Wednesday, February 25, 2009

It's getting better....slowly but surely....

So, this week is going better than prior weeks...which is a good sign. I'm a little stressed about some school projects but nothing I can't handle. There's is just this one project for my Etymology class that I don't understand how to do....hopefully I'll figure it out soon. I hate school projects. They stress me out so much. Unfortunately, I can't go to prom because I've already lost two dates...and I realized this past weekend that I won't have to money to buy my prom ticket so boo. Oh well, I'll get over it. So, this sunday while we were worshipping at Focus...something just all of a sudden hit me. I realized that I just needed to chill out...these past few weeks i've been stressing so much. I realized that I don't need that stress and worry because there is already someone worrying about it for me...God. I've been really insecure lately...but i don't need a boy to make me feel good.
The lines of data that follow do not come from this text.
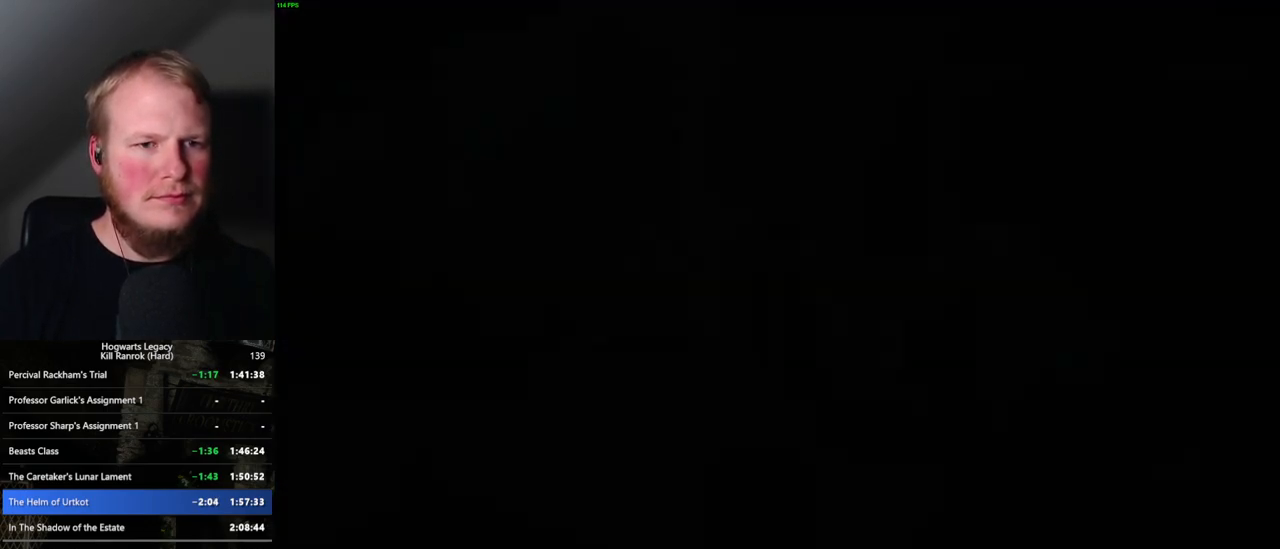
{"keys": ["q"], "mouse": [], "events": [[233, "mouse_wheel", "down"], [250, "mouse_wheel", "up"], [300, "mouse_wheel", "down"], [317, "mouse_wheel", "up"], [333, "q", "down"], [350, "mouse_wheel", "down"], [367, "mouse_wheel", "up"], [367, "space", "down"], [400, "q", "up"], [400, "space", "up"], [433, "mouse_wheel", "down"], [467, "mouse_wheel", "up"], [483, "q", "down"]]}
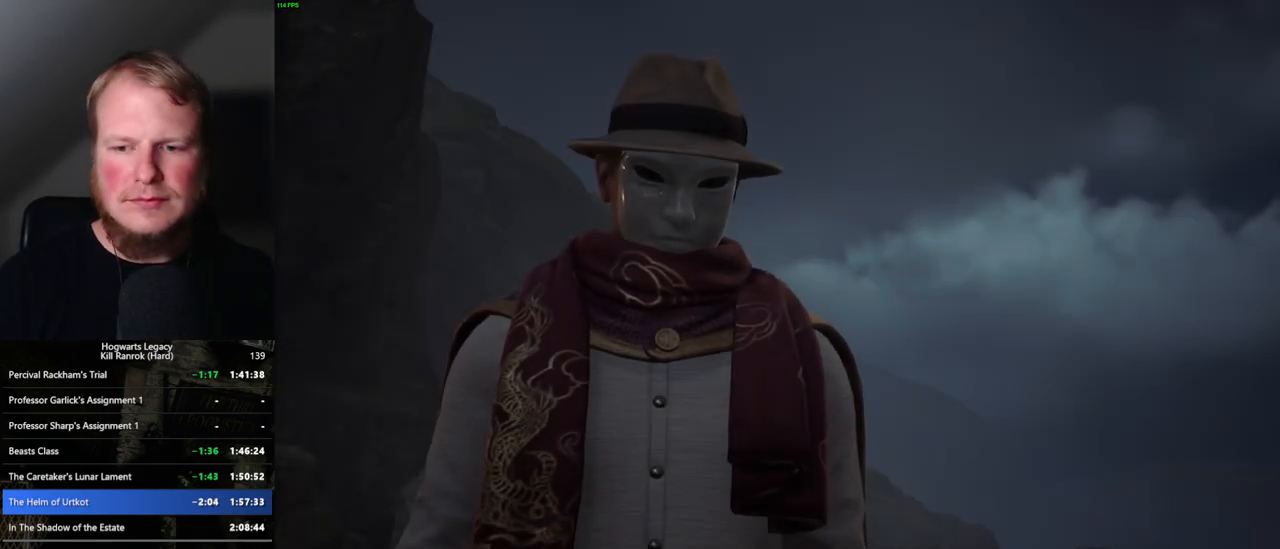
{"keys": ["q"], "mouse": [], "events": [[17, "space", "down"], [50, "space", "up"], [67, "q", "up"], [133, "q", "down"], [183, "space", "down"], [217, "space", "up"], [250, "q", "up"], [267, "q", "down"], [300, "space", "down"], [350, "q", "up"], [350, "space", "up"], [367, "mouse_wheel", "down"], [383, "mouse_wheel", "up"], [450, "q", "down"], [467, "space", "down"], [500, "space", "up"]]}
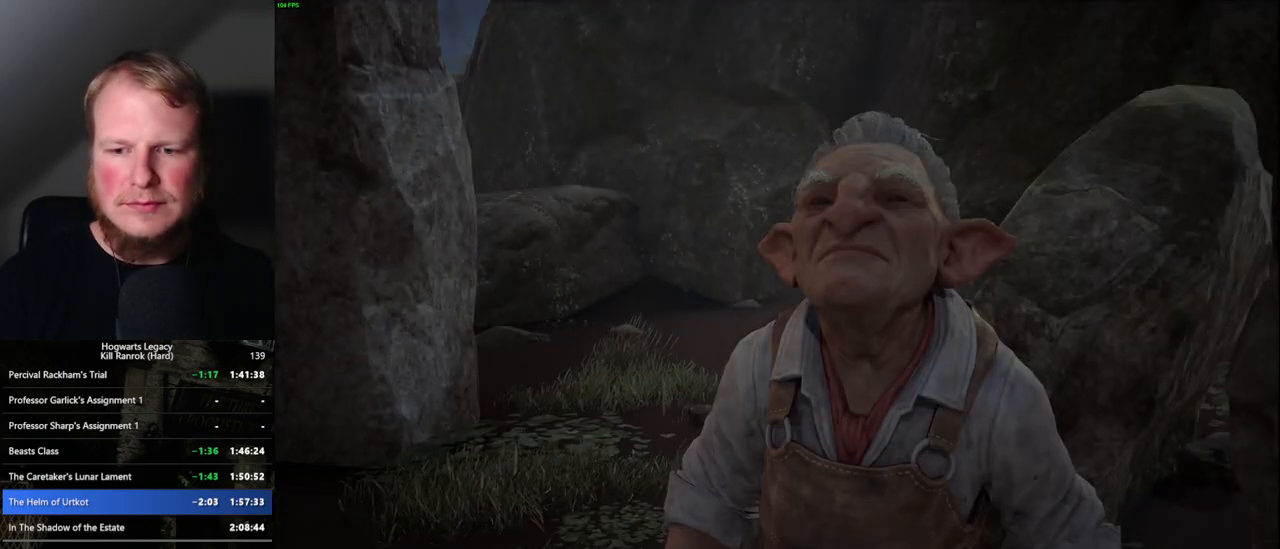
{"keys": [], "mouse": [], "events": [[17, "q", "up"], [83, "q", "down"], [117, "space", "down"], [167, "space", "up"], [183, "q", "up"], [200, "mouse_wheel", "down"], [217, "mouse_wheel", "up"], [233, "mouse_wheel", "down"], [267, "mouse_wheel", "up"], [267, "q", "down"], [267, "space", "down"], [283, "q", "up"], [300, "space", "up"], [317, "mouse_wheel", "down"], [383, "mouse_wheel", "up"], [400, "q", "down"], [467, "q", "up"]]}
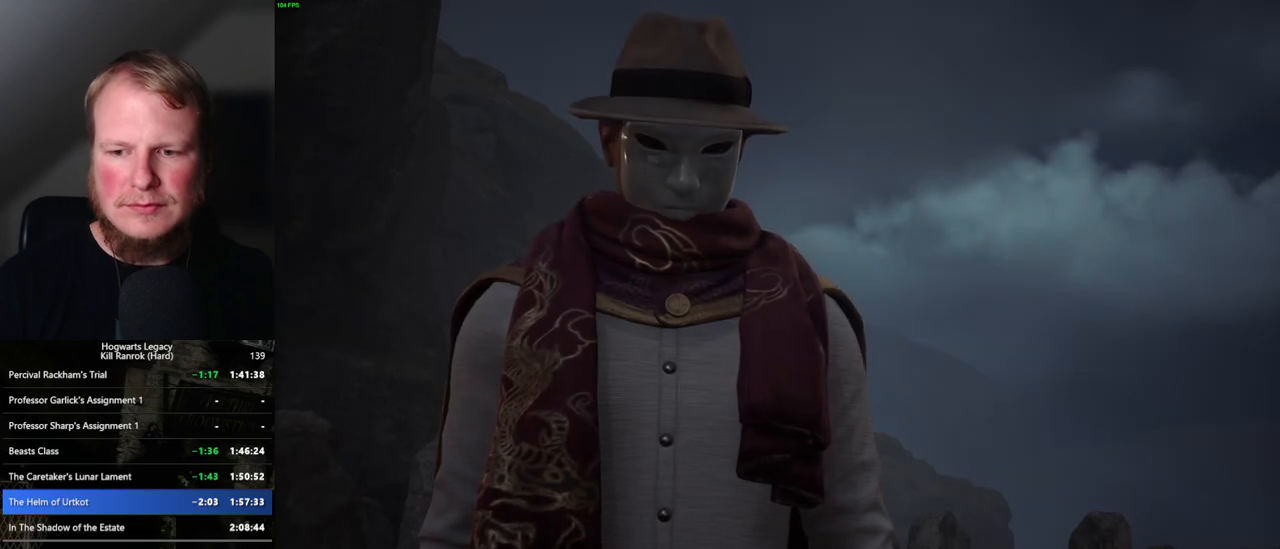
{"keys": [], "mouse": [], "events": [[50, "q", "down"], [83, "space", "down"], [117, "q", "up"], [133, "space", "up"], [233, "mouse_wheel", "down"], [233, "q", "down"], [233, "space", "down"], [250, "mouse_wheel", "up"], [267, "mouse_wheel", "down"], [267, "q", "up"], [283, "mouse_wheel", "up"], [283, "space", "up"], [317, "mouse_wheel", "down"], [350, "mouse_wheel", "up"], [367, "q", "down"], [400, "space", "down"], [433, "q", "up"], [450, "space", "up"]]}
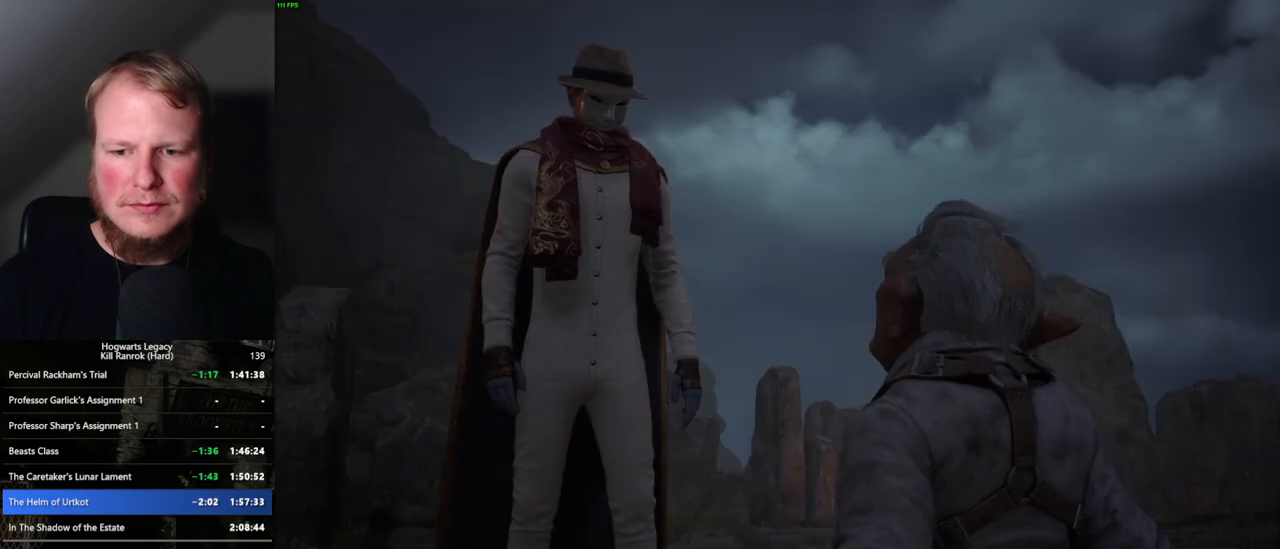
{"keys": [], "mouse": [], "events": [[33, "q", "down"], [33, "space", "down"], [83, "q", "up"], [100, "space", "up"], [200, "q", "down"], [233, "mouse_wheel", "down"], [233, "space", "down"], [250, "mouse_wheel", "up"], [250, "q", "up"], [267, "mouse_wheel", "down"], [267, "space", "up"], [317, "mouse_wheel", "up"], [350, "q", "down"], [350, "space", "down"], [400, "q", "up"], [433, "space", "up"]]}
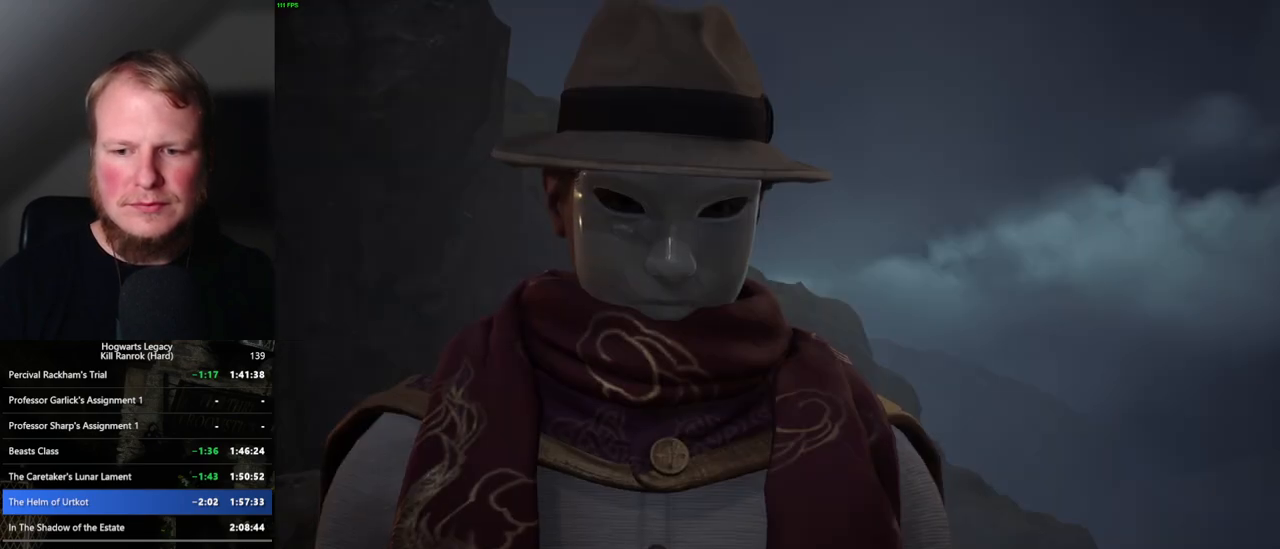
{"keys": ["q"], "mouse": [], "events": [[17, "q", "down"], [33, "space", "down"], [67, "mouse_wheel", "down"], [67, "space", "up"], [83, "mouse_wheel", "up"], [83, "q", "up"], [100, "mouse_wheel", "down"], [117, "mouse_wheel", "up"], [133, "mouse_wheel", "down"], [150, "mouse_wheel", "up"], [150, "q", "down"], [167, "mouse_wheel", "down"], [183, "mouse_wheel", "up"], [183, "space", "down"], [200, "mouse_wheel", "down"], [233, "mouse_wheel", "up"], [233, "q", "up"], [250, "space", "up"], [333, "q", "down"], [333, "space", "down"], [367, "q", "up"], [400, "space", "up"], [483, "q", "down"]]}
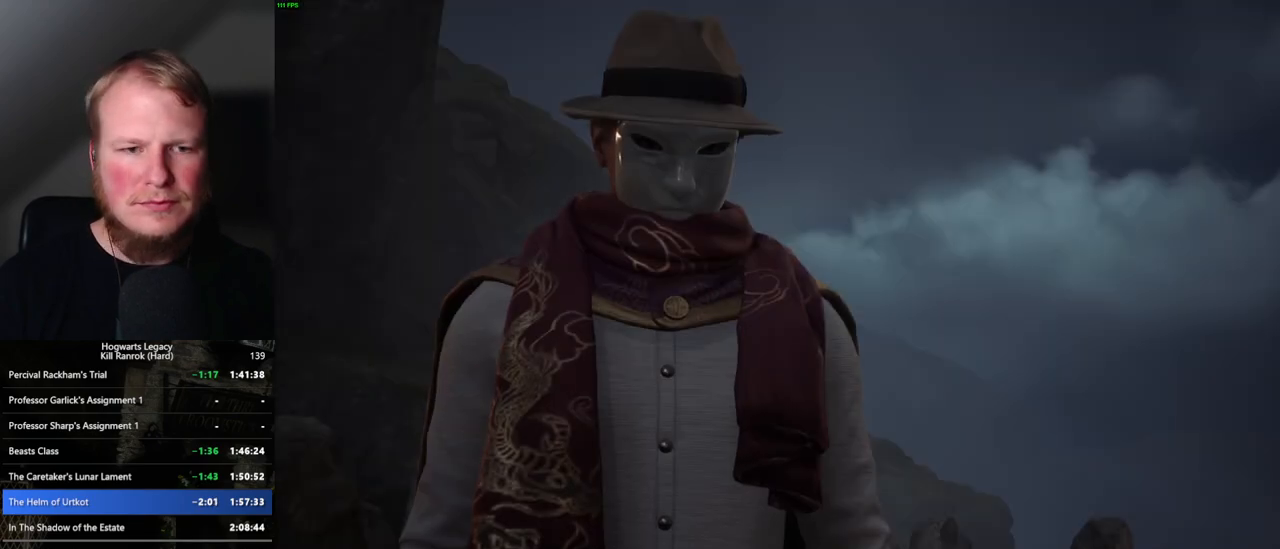
{"keys": ["q"], "mouse": [], "events": [[17, "space", "down"], [33, "mouse_wheel", "down"], [33, "space", "up"], [50, "mouse_wheel", "up"], [67, "mouse_wheel", "down"], [67, "q", "up"], [83, "mouse_wheel", "up"], [100, "mouse_wheel", "down"], [117, "mouse_wheel", "up"], [117, "q", "down"], [150, "space", "down"], [200, "q", "up"], [233, "space", "up"], [317, "q", "down"], [317, "space", "down"], [367, "q", "up"], [367, "space", "up"], [467, "q", "down"], [483, "mouse_wheel", "down"], [500, "mouse_wheel", "up"]]}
I've had a little infatuation with this guy...and ever since sunday i've just all of sudden been turned off by the idea. I mean he's a great guy, and I really like but I don't need a boy right now. I'm not ready for a boy right now. I need to focus on my priorities. It feels so good to realize that i don't have to set have to set high expectations for myself anymore. I always used to be so anal about everything I did, but now i've realized that no matter what...God is going to be there to catch me. I've always known that, but I've never really embraced it. Even though those chains have been broken for awhile, I've still been holding on for dear life. I don't need to anymore. I'm just going to jump off that cliff...and i may fall in the water correctly or i may smack my face straight on the surface of that water. I don't care anymore. I mean i care to an extent...but i know that no matter what happens...God is going to be there to pick me back up, and this time I'm going to let Him.